Obit: Laurie Williams Wajima

Laurie Williams Wajima, formerly known as Laurie Ann Williams, went to meet her Lord on Sept. 12, 2006, at Lake Mokoma, in Laporte, Pa.


In addition to her parents and husband, she is survived by her siblings, Christopher M Williams (Stacy) of Montoursville, Pa., and Amy W. Sundaram (Prasanna) of East Providence, R.I.

Mrs. Wajima attended the Williamsport and Muncy public schools but graduated from the Stony Brook School, a Christian School located in Long Island, N.Y. Following high school she graduated from Smith College in Northampton, Mass., with honors and majors in English writing and photography. As part of her studies she attended Oxford University in England and traveled extensively in Europe and Africa.

After College, Mrs. Wajima moved to Austin, where she started twobusinesses, one in Austin and one in Galveston, Texas.

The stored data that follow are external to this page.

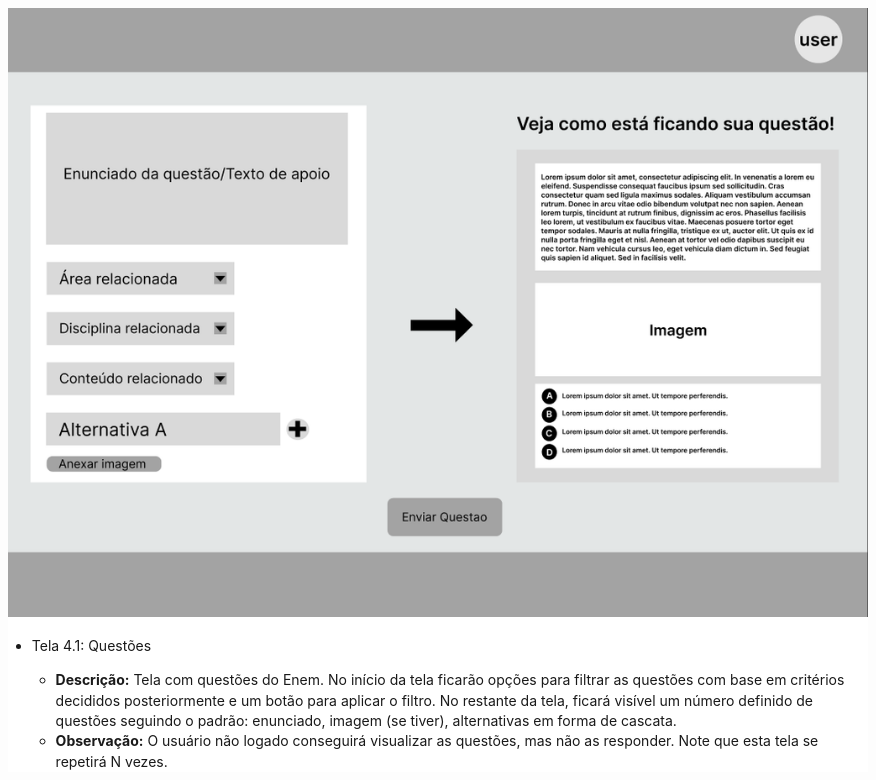    ![Tela 4: Criação de questões](../DesignSprint/assets/Tela4.png) 

- Tela 4.1: Questões

   - **Descrição:** Tela com questões do Enem. No início da tela ficarão opções para filtrar as questões com base em critérios decididos posteriormente e um botão para aplicar o filtro. No restante da tela, ficará visível um número definido de questões seguindo o padrão: enunciado, imagem (se tiver), alternativas em forma de cascata.
   - **Observação:** O usuário não logado conseguirá visualizar as questões, mas não as responder. Note que esta tela se repetirá N vezes.
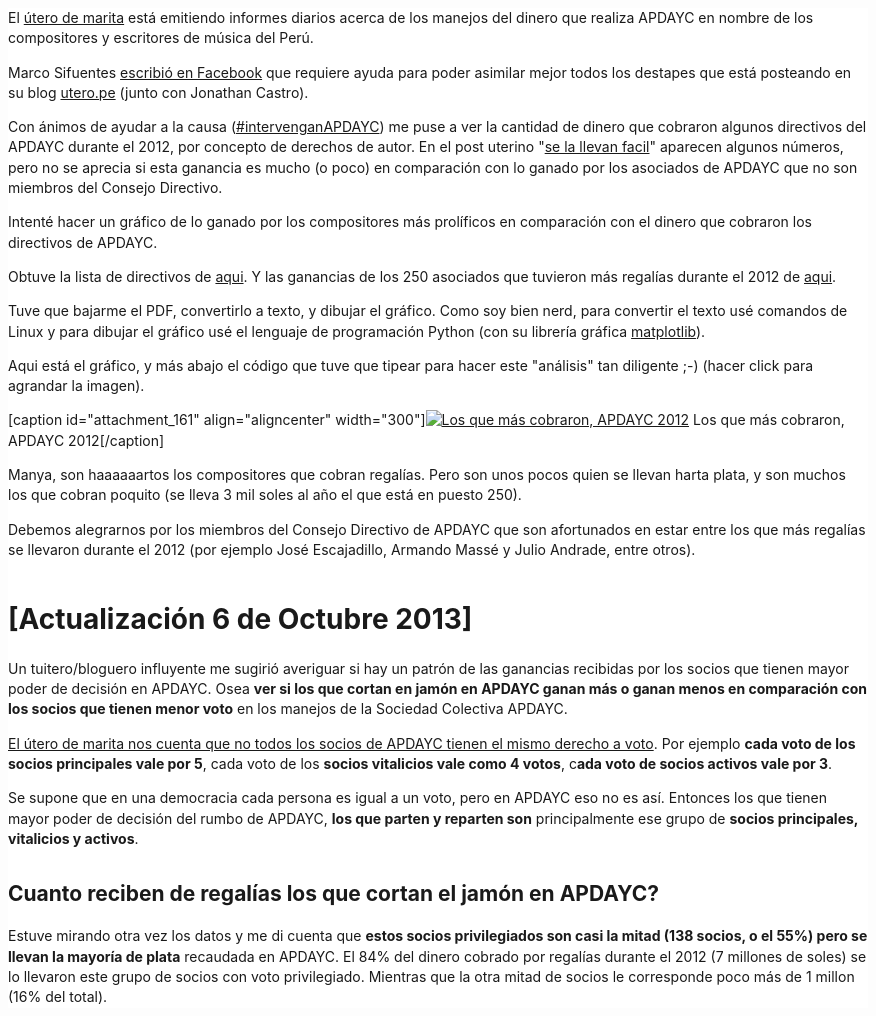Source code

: El <a title="#intervenganapdayc" href="http://utero.pe/category/denuncia/intervenganapdayc/">útero de marita</a> está emitiendo informes diarios acerca de los manejos del dinero que realiza APDAYC en nombre de los compositores y escritores de música del Perú.

Marco Sifuentes <a title="Goku" href="https://www.facebook.com/photo.php?fbid=10151709249014372&amp;set=a.85401814371.81628.54087089371&amp;type=1">escribió en Facebook</a> que requiere ayuda para poder asimilar mejor todos los destapes que está posteando en su blog <a title="utero.pe" href="http://utero.pe">utero.pe</a> (junto con Jonathan Castro).

Con ánimos de ayudar a la causa (<a href="https://twitter.com/search?q=%23IntervenganAPDAYC">#intervenganAPDAYC</a>) me puse a ver la cantidad de dinero que cobraron algunos directivos del APDAYC durante el 2012, por concepto de derechos de autor. En el post uterino "<a href="http://utero.pe/se-la-llevan-facil/">se la llevan facil</a>" aparecen algunos números, pero no se aprecia si esta ganancia es mucho (o poco) en comparación con lo ganado por los asociados de APDAYC que no son miembros del Consejo Directivo.

Intenté hacer un gráfico de lo ganado por los compositores más prolíficos en comparación con el dinero que cobraron los directivos de APDAYC.

Obtuve la lista de directivos de <a href="http://www.apdayc.org.pe/norganizacion11.html">aqui</a>. Y las ganancias de los 250 asociados que tuvieron más regalías durante el 2012 de <a href="http://www.scribd.com/doc/135740127/Memoria-Apdayc-2012">aqui</a>.

Tuve que bajarme el PDF, convertirlo a texto, y dibujar el gráfico. Como soy bien nerd, para convertir el texto usé comandos de Linux y para dibujar el gráfico usé el lenguaje de programación Python (con su librería gráfica <a href="http://matplotlib.org/">matplotlib</a>).

Aqui está el gráfico, y más abajo el código que tuve que tipear para hacer este "análisis" tan diligente ;-) (hacer click para agrandar la imagen).

[caption id="attachment_161" align="aligncenter" width="300"]<a href="http://aniversarioperu.files.wordpress.com/2013/10/cobraron_mas_apdayc_2012.png"><img class="size-medium wp-image-161" alt="Los que más cobraron, APDAYC 2012" src="http://aniversarioperu.files.wordpress.com/2013/10/cobraron_mas_apdayc_2012.png?w=300" width="300" height="142" /></a> Los que más cobraron, APDAYC 2012[/caption]

Manya, son haaaaaartos los compositores que cobran regalías. Pero son unos pocos quien se llevan harta plata, y son muchos los que cobran poquito (se lleva 3 mil soles al año el que está en puesto 250).

Debemos alegrarnos por los miembros del Consejo Directivo de APDAYC que son afortunados en estar entre los que más regalías se llevaron durante el 2012 (por ejemplo José Escajadillo, Armando Massé y Julio Andrade, entre otros).
<h1>[Actualización 6 de Octubre 2013]</h1>
Un tuitero/bloguero influyente me sugirió averiguar si hay un patrón de las ganancias recibidas por los socios que tienen mayor poder de decisión en APDAYC. Osea <strong>ver si los que cortan en jamón en APDAYC ganan más o ganan menos en comparación con los socios que tienen menor voto</strong> en los manejos de la Sociedad Colectiva APDAYC.

<a href="http://utero.pe/soy-apdayc-y-hago-lo-que-quiero/">El útero de marita nos cuenta que no todos los socios de APDAYC tienen el mismo derecho a voto</a>. Por ejemplo <strong>cada voto de los socios principales vale por 5</strong>, cada voto de los <strong>socios vitalicios vale como 4 votos</strong>, c<strong>ada voto de socios activos vale por 3</strong>.

Se supone que en una democracia cada persona es igual a un voto, pero en APDAYC eso no es así. Entonces los que tienen mayor poder de decisión del rumbo de APDAYC, <strong>los que parten y reparten son</strong> principalmente ese grupo de <strong>socios principales, vitalicios y activos</strong>.
<h2>Cuanto reciben de regalías los que cortan el jamón en APDAYC?</h2>
Estuve mirando otra vez los datos y me di cuenta que <strong>estos socios privilegiados son casi la mitad (138 socios, o el 55%) pero se llevan la mayoría de plata</strong> recaudada en APDAYC. El 84% del dinero cobrado por regalías durante el 2012 (7 millones de soles) se lo llevaron este grupo de socios con voto privilegiado. Mientras que la otra mitad de socios le corresponde poco más de 1 millon (16% del total).
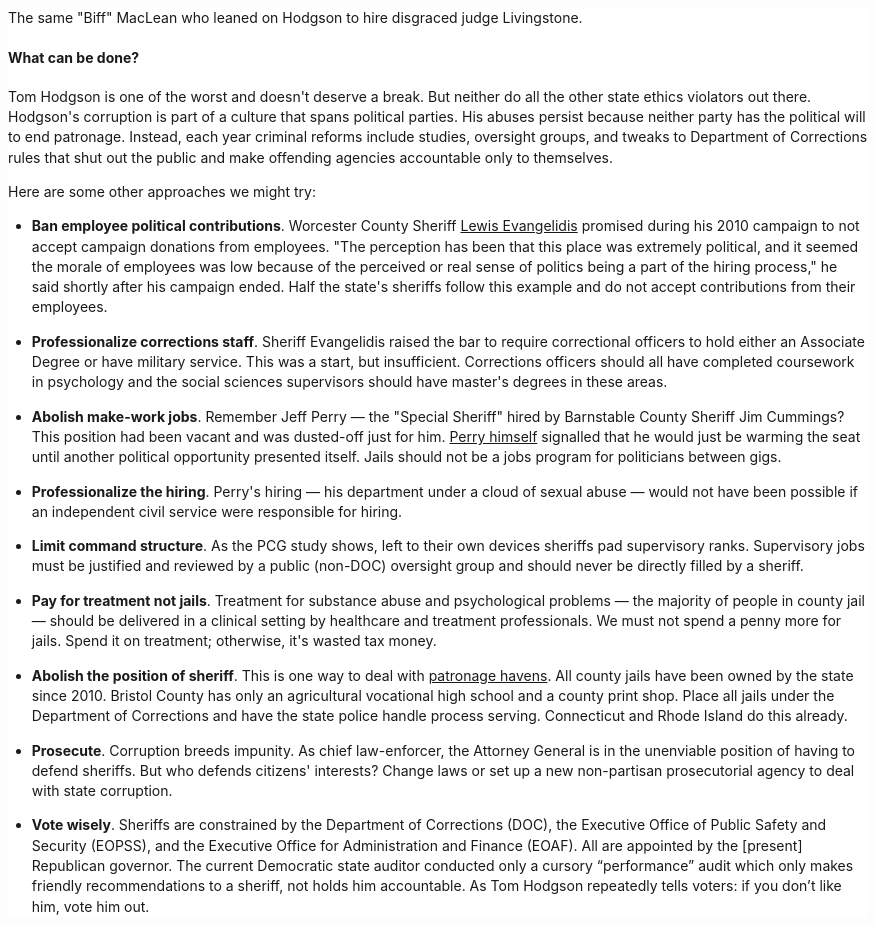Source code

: The same "Biff" MacLean who leaned on Hodgson to hire disgraced judge Livingstone. 

#### What can be done?

Tom Hodgson is one of the worst and doesn't deserve a break. But neither do all the other state ethics violators out there. Hodgson's corruption is part of a culture that spans political parties. His abuses persist because neither party has the political will to end patronage. Instead, each year criminal reforms include studies, oversight groups, and tweaks to Department of Corrections rules that shut out the public and make offending agencies accountable only to themselves.

Here are some other approaches we might try:

- **Ban employee political contributions**. Worcester County Sheriff [Lewis Evangelidis](https://www.telegram.com/article/20110120/NEWS/101200788) promised during his 2010 campaign to not accept campaign donations from employees. "The perception has been that this place was extremely political, and it seemed the morale of employees was low because of the perceived or real sense of politics being a part of the hiring process," he said shortly after his campaign ended. Half the state's sheriffs follow this example and do not accept contributions from their employees.
- **Professionalize corrections staff**. Sheriff Evangelidis raised the bar to require correctional officers to hold either an Associate Degree or have military service. This was a start, but insufficient. Corrections officers should all have completed coursework in psychology and the social sciences supervisors should have master's degrees in these areas.
- **Abolish make-work jobs**. Remember Jeff Perry — the "Special Sheriff" hired by Barnstable County Sheriff Jim Cummings? This position had been vacant and was dusted-off just for him. [Perry himself](https://www.necn.com/news/politics/_NECN__Exclusive__Jeff_Perry_Defends_Appointment_to_Sheriff_s_Department_NECN-247490161.html) signalled that he would just be warming the seat until another political opportunity presented itself. Jails should not be a jobs program for politicians between gigs.

- **Professionalize the hiring**. Perry's hiring — his department under a cloud of sexual abuse — would not have been possible if an independent civil service were responsible for hiring.

- **Limit command structure**. As the PCG study shows, left to their own devices sheriffs pad supervisory ranks. Supervisory jobs must be justified and reviewed by a public (non-DOC) oversight group and should never be directly filled by a sheriff.

- **Pay for treatment not jails**. Treatment for substance abuse and psychological problems — the majority of people in county jail — should be delivered in a clinical setting by healthcare and treatment professionals. We must not spend a penny more for jails. Spend it on treatment; otherwise, it's wasted tax money.

- **Abolish the position of sheriff**. This is one way to deal with [patronage havens](https://patch.com/massachusetts/norton/county-government-should-be-abolished). All county jails have been owned by the state since 2010. Bristol County has only an agricultural vocational high school and a county print shop. Place all jails under the Department of Corrections and have the state police handle process serving. Connecticut and Rhode Island do this already.
- **Prosecute**. Corruption breeds impunity. As chief law-enforcer, the Attorney General is in the unenviable position of having to defend sheriffs. But who defends citizens' interests? Change laws or set up a new non-partisan prosecutorial agency to deal with state corruption.
- **Vote wisely**. Sheriffs are constrained by the Department of Corrections (DOC), the Executive Office of Public Safety and Security (EOPSS), and the Executive Office for Administration and Finance (EOAF). All are appointed by the [present] Republican governor. The current Democratic state auditor conducted only a cursory “performance” audit which only makes friendly recommendations to a sheriff, not holds him accountable. As Tom Hodgson repeatedly tells voters: if you don’t like him, vote him out.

In 1994, Mrs. Wajima moved to Williamsport, Pa., where she took a position as a financial consultant at Merrill Lynch. In 1997, after her marriage to Dr. Wajima, they moved to the Yokota Air Base (USAF) near Tokyo, Japan, and they resided there until late in l999, when they moved to the Washington, DC area. In 2000 Mrs. Wajima became a financial consultant with Smith Barney and later with Mass. Mutual. In 2005 the Wajimas moved back to Austin, where Dr. Wajima assumed a new position.

Laurie Wajima enjoyed downhill skiing, swimming, yoga, painting and photography. She had planned an art exhibit of her paintings this month in Austin. Recently she and her husband attended the Mesa Community Church. While in Williamsport, she was a member of the Pine Street United Methodist Church and the advisory board of the American Rescue Workers. In Japan, she served as the station chairman of the American Red Cross at the Yokota Air Base and taught English in a Japanese Catholic girls' school. During the time she lived in Japan she traveled to China, Singapore, Korea and later in Mexico and all over the United States. In Washington she was the city group team captain for the Susan Komen Race for The Cure. She was a member of the Epilepsy Foundation of America and the Mokoma Conservancy.

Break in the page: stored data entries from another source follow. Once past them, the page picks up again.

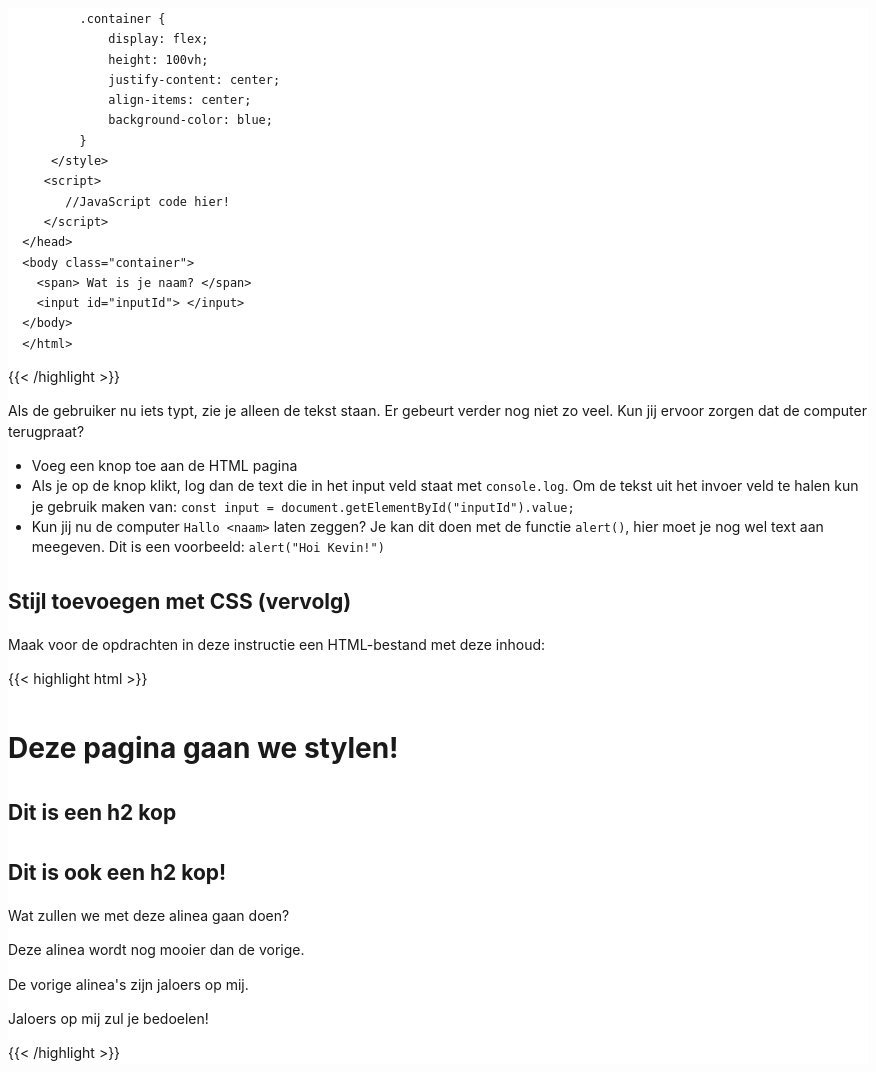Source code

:              .container {
                  display: flex;
                  height: 100vh;
                  justify-content: center;
                  align-items: center;
                  background-color: blue;
              }
          </style>
         <script>
            //JavaScript code hier!
         </script>
      </head>
      <body class="container">
        <span> Wat is je naam? </span>
        <input id="inputId"> </input>
      </body>
      </html>
{{< /highlight >}}

Als de gebruiker nu iets typt, zie je alleen de tekst staan. Er gebeurt verder
nog niet zo veel. Kun jij ervoor zorgen dat de computer terugpraat?

 - Voeg een knop toe aan de HTML pagina
 - Als je op de knop klikt, log dan de text die in het input veld staat met
  `console.log`. Om de tekst uit het invoer veld te halen kun je gebruik
  maken van: `const input = document.getElementById("inputId").value;`
 - Kun jij nu de computer `Hallo <naam>` laten zeggen? Je kan dit doen met de
  functie `alert()`, hier moet je nog wel text aan meegeven. Dit is een
  voorbeeld: `alert("Hoi Kevin!")`


## Stijl toevoegen met CSS (vervolg)

Maak voor de opdrachten in deze instructie een HTML-bestand met deze inhoud:

{{< highlight html >}}
  <!DOCTYPE html>
  <head>
  <style>
     /* hier komt je styling! */
  </style>
  </head>
  <body>
    <h1>Deze pagina gaan we stylen!</h1>
    <h2>Dit is een h2 kop</h2>
    <div>
      <h2>Dit is ook een h2 kop!</h2>
        <p>Wat zullen we met <span>deze</span> alinea gaan doen?</p>
        <p>Deze alinea wordt nog mooier dan de vorige.</p>
    </div>
    <div>
      <p>De vorige alinea's zijn <span>jaloers</span> op mij.</p>
      <p>Jaloers op mij zul je bedoelen!</p>
    </div>
  </body>
  </html>
{{< /highlight >}}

A memorial service will be held at 11 a.m. on Tuesday, Sept. 19, at the Eagles Mere Presbyterian Church. Friends may call at the church from 10 a.m. until the time of the service.

In lieu of flowers, memorials may be made to the Mokoma Conservancy, PO Box 220, Laporte, Pa. 18626-0220.

9:36 AM  
Blogger Richard said...

I went to high school with Laurie. We were good friends - I even went to Pennsylvania once to stay with her and her family - but we never stayed in touch after. Last night I had a vivid dream about her after not thinking of her for years and years. I got onto Google this morning to find out what had become of her, and found this page. I am just gutted by the discovery that she is gone. It sounds like she had a rich life. Her paintings are beautiful. -Richard W.